Lots of promise and I would like to try again. But I'll try making my own next round.
Olaf

Dick Strauss
03-13-2015, 11:39 AM
Allen,
I mistated my experience a bit but have made over a dozen tools (maybe 15-20?) of various sizes and shapes. My process to is similar to that of Alan Lacer. I prefer to have fire bricks surrounding the piece to help it heat up faster and maintain the heat while shaping it. I also prefer to shape the hook tool around something round when you are bending the hot hook. Old chrome plated needle nose pliers work well and offer a variety of radii to use while working (they also start the cone shape you need for later sharpening). So, I clamp the one end of the O1 away from the flame in a vise, bring up one pair of pliers to act as a template, and use the other pliers as a bending tool while keeping the steel is hot. It helps to have an extra set of hands.

Tempering with a torch is kind of difficult for most folks especially as we get older and our vision is less acute.
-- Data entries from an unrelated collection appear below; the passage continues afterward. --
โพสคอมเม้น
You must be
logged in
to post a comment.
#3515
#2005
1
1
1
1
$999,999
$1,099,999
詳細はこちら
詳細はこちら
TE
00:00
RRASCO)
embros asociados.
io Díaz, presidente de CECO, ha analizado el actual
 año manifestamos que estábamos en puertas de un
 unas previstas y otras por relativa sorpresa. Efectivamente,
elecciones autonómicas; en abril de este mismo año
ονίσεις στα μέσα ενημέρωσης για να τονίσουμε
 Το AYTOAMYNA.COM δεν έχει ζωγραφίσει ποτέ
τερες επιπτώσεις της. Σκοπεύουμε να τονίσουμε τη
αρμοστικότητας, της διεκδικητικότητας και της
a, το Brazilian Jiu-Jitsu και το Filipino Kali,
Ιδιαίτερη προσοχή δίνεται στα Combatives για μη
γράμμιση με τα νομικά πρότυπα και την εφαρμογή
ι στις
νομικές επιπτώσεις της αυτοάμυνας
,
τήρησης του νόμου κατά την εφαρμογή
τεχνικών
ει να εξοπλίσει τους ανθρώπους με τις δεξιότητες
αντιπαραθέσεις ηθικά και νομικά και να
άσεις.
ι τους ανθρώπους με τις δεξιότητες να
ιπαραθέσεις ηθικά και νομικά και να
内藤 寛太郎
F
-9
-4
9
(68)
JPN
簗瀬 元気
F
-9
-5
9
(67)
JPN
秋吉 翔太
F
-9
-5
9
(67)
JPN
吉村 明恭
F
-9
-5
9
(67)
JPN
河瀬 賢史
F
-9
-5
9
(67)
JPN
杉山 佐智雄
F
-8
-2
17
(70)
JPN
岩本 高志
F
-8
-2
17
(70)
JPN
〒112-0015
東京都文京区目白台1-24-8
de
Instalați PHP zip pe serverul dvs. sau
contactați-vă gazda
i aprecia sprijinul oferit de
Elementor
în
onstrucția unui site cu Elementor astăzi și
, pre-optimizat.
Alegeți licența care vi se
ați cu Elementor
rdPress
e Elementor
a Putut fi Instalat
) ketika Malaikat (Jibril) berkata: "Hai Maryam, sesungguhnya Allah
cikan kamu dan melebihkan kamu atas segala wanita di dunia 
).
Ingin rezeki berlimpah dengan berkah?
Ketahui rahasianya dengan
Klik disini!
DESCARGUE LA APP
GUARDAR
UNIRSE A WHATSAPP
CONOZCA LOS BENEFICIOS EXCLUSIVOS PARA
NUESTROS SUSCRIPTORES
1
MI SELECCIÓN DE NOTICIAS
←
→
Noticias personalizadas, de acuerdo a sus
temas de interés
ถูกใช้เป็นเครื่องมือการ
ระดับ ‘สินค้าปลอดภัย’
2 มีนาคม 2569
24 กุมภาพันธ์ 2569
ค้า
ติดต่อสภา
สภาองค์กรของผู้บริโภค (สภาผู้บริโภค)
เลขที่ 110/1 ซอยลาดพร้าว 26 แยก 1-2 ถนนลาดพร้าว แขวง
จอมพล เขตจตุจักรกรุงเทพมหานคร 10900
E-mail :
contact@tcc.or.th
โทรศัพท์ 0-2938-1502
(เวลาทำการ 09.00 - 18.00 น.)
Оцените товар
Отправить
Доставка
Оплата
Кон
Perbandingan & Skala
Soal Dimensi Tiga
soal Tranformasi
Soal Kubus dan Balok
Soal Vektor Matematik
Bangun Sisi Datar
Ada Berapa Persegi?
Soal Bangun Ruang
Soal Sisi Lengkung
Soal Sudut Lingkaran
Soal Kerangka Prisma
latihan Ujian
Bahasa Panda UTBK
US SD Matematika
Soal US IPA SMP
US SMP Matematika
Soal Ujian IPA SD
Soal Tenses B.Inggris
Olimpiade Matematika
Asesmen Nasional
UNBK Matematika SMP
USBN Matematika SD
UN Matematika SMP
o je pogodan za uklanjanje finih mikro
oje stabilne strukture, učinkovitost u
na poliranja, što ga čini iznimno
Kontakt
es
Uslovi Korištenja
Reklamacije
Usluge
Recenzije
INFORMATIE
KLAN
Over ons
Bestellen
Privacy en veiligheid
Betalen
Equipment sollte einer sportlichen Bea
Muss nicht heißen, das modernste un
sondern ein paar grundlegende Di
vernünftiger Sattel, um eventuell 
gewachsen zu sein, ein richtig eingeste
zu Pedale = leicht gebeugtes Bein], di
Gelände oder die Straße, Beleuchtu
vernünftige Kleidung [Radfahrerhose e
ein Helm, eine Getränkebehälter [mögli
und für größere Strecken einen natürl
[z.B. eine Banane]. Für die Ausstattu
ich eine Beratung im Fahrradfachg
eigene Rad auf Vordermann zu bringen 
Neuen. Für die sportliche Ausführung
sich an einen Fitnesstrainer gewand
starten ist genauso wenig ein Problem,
The smaller the tool, the faster the color change while tempering (given the same torch heat). So, it is much easier to temper to a given temperature in the oven (with a known good thermometer). The steel shoud be left to cool with the oven door closed. It will give off very little odor as long as the oil is cleaned off the O1 before tempering.

This part is a little OT but you may find it interesting...

Fire bricks also come in very handy if you want to silver solder a HSS tip on a steel rod/square. A buddy and I made scrapers with 1/8" thick HSS soldered to 5/8" steel squares (with one end turned round to fit inside a tool handle).

If you don't want to solder, you can cut HSS using your dremel with wheel or angle grinder from your old planer blades. Because the planer blades are hard on HSS or cobalt drill bits, I prefer to make a slot in the bit using the dremel/angle grinder just wide enough for the screw to pass through the slot. Then you just need to drill and tap the flat piece of steel using your DP and you have a teardrop scraper tool or whatever shape you desire. The HSS portion is removed from the steel and sharpened off the tool.

I hope I've started you thinking about using your old "scrap" planer blades...

robert baccus
03-13-2015, 4:46 PM
Tom, believe it or not but I am still using a cutter head(woodcut) that is 7 years old with a new one in the drawer. I do 90% of my sharpening with a diamond tapered stick and an occasional pass with a dremel. Also after trying I can report that they are breakproof. Also only sharpen the inside. Some people try to cut with the tip but they cut much faster with the hook side in a starter hole---big shavings.